START TEXT EXCERPT
In addition to the foregoing, the Fund may advertise its total return over
different periods of time by means of aggregate, average, year-by-year or other
types of total return figures. Such calculations may
22
<PAGE>
or may not reflect the deduction of the contingent deferred sales charge which,
if reflected, would reduce the performance quoted. For example, the average
annual total return of the Fund may be calculated in the manner described above
but without deduction for any applicable contingent deferred sales charge. Based
on this calculation, the average annual total returns of the Fund for the year
ended December 31, 1993, for the five years ended December 31, 1993, and for the
period from June 29, 1984 through December 31, 1993, were 7.13%, 8.76% and
9.20%, respectively.
END TEXT EXCERPT
◆ **PROMPT 1**:
Pick out every line of the entries that contains the string "ones".
◆ **PROMPT 2**:
Proceed with the passage on the Fund's total return, writing on from its final sentence.
The passage on the Fund's total return and the entries are unrelated pieces of material.
START PROVIDED ENTRIES
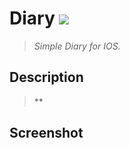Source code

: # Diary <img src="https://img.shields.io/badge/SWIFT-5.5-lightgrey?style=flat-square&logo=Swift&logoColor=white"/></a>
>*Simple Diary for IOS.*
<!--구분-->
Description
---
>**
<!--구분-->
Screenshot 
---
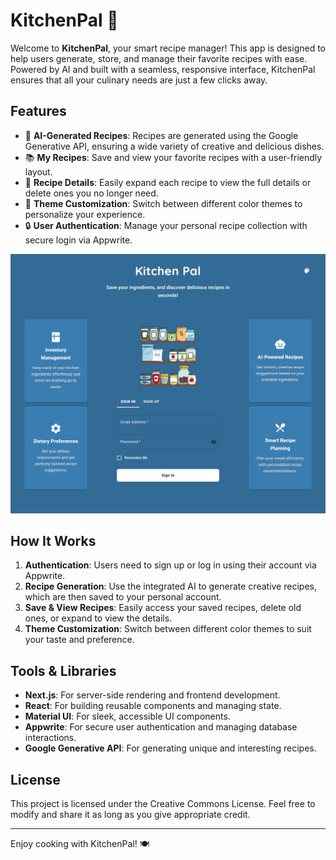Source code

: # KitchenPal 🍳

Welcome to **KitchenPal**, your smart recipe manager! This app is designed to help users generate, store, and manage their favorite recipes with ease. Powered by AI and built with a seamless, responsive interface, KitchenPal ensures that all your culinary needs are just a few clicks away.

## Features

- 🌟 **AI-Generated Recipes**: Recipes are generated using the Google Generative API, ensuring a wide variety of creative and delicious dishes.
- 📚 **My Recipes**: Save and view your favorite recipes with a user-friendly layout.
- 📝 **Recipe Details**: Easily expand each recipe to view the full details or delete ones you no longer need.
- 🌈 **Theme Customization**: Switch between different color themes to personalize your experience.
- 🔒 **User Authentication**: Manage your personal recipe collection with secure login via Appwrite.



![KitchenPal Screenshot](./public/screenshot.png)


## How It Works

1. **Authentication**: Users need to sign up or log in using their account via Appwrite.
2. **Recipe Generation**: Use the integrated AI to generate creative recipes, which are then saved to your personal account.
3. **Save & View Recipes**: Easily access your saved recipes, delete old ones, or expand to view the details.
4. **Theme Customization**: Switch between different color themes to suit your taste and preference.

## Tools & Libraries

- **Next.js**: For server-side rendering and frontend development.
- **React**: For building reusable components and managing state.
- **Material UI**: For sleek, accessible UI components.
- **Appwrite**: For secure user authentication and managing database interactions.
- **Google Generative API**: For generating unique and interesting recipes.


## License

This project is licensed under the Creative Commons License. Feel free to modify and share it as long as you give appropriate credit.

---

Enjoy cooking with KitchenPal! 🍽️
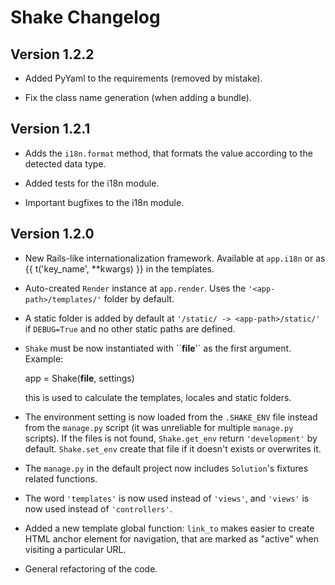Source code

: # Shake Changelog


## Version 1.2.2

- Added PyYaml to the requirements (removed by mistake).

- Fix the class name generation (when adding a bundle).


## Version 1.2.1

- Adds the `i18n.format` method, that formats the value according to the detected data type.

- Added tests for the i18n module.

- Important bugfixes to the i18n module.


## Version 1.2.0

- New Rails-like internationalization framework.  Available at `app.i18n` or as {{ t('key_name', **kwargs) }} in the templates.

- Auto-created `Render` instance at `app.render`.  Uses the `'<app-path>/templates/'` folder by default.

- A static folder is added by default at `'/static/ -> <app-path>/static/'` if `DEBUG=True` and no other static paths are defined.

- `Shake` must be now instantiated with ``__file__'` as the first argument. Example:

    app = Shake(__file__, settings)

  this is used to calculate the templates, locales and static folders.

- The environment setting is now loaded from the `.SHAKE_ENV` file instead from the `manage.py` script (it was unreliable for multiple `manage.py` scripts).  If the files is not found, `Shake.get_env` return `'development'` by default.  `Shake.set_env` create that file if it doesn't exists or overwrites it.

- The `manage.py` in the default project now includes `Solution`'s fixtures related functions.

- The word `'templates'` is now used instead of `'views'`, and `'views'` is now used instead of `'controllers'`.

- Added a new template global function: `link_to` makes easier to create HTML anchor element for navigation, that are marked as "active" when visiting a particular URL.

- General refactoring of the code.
END PROVIDED ENTRIES
START PROVIDED ENTRIES
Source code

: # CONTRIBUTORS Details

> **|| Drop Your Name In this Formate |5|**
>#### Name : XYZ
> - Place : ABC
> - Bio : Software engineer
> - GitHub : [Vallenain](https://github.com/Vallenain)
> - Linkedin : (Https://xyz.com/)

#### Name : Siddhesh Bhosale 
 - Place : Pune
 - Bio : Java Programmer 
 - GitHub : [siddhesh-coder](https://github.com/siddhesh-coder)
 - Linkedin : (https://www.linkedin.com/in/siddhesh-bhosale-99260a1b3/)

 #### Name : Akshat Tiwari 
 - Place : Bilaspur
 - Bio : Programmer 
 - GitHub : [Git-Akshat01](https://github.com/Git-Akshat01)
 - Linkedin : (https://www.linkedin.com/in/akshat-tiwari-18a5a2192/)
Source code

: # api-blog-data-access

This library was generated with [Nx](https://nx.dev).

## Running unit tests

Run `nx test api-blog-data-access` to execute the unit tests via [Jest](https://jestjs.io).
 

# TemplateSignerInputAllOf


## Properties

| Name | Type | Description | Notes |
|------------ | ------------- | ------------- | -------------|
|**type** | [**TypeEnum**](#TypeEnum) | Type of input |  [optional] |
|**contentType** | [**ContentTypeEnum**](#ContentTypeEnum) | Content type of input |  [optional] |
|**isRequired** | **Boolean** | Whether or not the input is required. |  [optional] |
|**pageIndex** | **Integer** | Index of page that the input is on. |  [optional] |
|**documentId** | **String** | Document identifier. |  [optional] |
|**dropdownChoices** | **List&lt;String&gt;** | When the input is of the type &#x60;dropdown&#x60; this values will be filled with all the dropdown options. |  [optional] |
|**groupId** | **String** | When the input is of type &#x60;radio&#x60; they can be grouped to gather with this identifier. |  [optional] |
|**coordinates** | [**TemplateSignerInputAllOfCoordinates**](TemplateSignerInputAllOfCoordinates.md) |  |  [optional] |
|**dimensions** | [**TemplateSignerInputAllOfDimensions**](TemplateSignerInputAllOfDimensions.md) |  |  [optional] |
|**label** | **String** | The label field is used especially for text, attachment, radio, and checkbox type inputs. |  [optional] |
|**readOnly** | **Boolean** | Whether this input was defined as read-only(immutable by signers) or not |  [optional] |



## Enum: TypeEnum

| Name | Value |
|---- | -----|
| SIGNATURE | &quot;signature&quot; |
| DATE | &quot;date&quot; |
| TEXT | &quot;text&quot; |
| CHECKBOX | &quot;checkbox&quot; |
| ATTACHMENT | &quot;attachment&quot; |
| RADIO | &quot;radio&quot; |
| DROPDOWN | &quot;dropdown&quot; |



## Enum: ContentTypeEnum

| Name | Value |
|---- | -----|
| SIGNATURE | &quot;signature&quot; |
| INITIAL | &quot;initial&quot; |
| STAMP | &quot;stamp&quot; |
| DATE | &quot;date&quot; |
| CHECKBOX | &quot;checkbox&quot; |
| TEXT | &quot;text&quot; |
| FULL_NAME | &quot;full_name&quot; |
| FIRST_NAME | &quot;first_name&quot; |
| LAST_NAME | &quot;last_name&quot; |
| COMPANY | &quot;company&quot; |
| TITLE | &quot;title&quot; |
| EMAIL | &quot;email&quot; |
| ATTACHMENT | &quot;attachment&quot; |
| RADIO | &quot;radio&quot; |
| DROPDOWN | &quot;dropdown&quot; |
END PROVIDED ENTRIES
◆ **EXERCISE OUTPUT 1**:
- 📝 **Recipe Details**: Easily expand each recipe to view the full details or delete ones you no longer need.
3. **Save & View Recipes**: Easily access your saved recipes, delete old ones, or expand to view the details.

◆ **EXERCISE OUTPUT 2**:
In addition, the Fund may compute its aggregate total return for specified
periods by determining the aggregate percentage rate which will result in the
ending value of a hypothetical $1,000 investment made at the beginning of the
period. For the purpose of this calculation, it is assumed that all dividends
and distributions are reinvested. The formula for computing aggregate total
return involves a percentage obtained by dividing the ending value (without the
reduction for any contingent deferred sales charge) by the initial $1,000
investment and subtracting 1 from the result. Based on the foregoing
calculation, the Fund's total return for the year ended December 31, 1993 was
7.13%, the total return for the five years ended December 31, 1993 was 52.17%,
and the total return for the period from June 29, 1984 through December 31, 1993
was 130.87%.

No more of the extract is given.